Democrats are considering challenges to the Virginia ruling as the state's primaries approach. Those primaries were already delayed to August to accommodate the referendum. Time is short, and the legal options are narrowing.
Virginia Democratic strategist Jared Leopold called the ruling "disappointing" but predicted it would fuel voter motivation. "Democratic voters are going to be extra mad and extra motivated in November in Virginia and everywhere else the Republicans are gerrymandering," Leopold said. He added: "This definitely makes the hill harder to climb for Democrats, but the environment is definitely on Democrats' side, and this will increase turnout for among Democratic voters in November."

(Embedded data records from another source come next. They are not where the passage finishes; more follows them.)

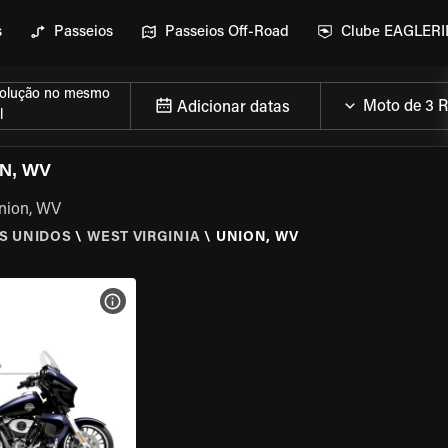
s
Passeios
Passeios Off-Road
Clube EAGLER
olução no mesmo
Adicionar datas
l
N, WV
Union, WV
S UNIDOS
\
WEST VIRGINIA
\
UNION, WV
MOTO
VER ESPECIFICAÇÕES DA MOTO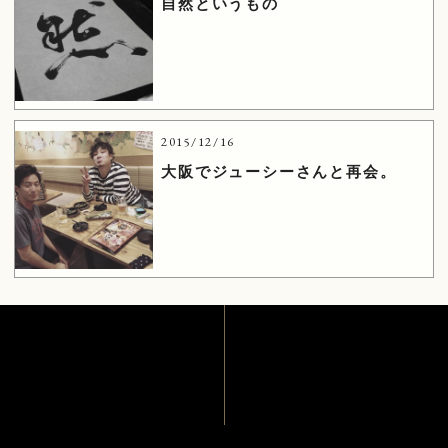
自然というもの
2015/12/16
大阪でジューシーさんと再会。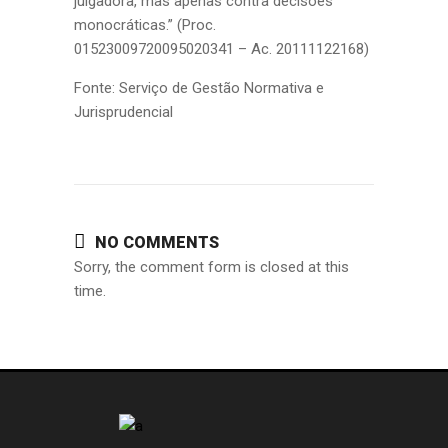
julgadora, mas apenas contra decisões
monocráticas.” (Proc.
01523009720095020341 – Ac. 20111122168)
Fonte: Serviço de Gestão Normativa e
Jurisprudencial
NO COMMENTS
Sorry, the comment form is closed at this
time.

Rep. Don Beyer of Virginia struck a defiant tone: "Whether the map used in 2026 is that chosen by voters or that chosen by courts, Virginians will soundly reject this President and his spineless allies in 2026, and we will do all we can to help achieve that end."
President Trump called the ruling a "huge win for the Republican Party, and America, in Virginia" in a post on Truth Social. Speaker Mike Johnson said: "The Virginia Supreme Court has affirmed what we believed from the beginning, the hastily drawn egregious gerrymander was unconstitutional. This ruling is a victory for democracy and ensures Virginians have fair representation in Congress."
Republican momentum in Virginia has been building for some time, and this ruling adds a concrete structural advantage to what was already a favorable political climate for the party.
Democrats spent months telling voters that a map turning an 11-seat delegation into a 10-1 blowout was "fair representation." Four justices looked at how they got there and called it what it was: unconstitutional. Sometimes the process matters as much as the outcome, a principle Democrats might want to rediscover before November.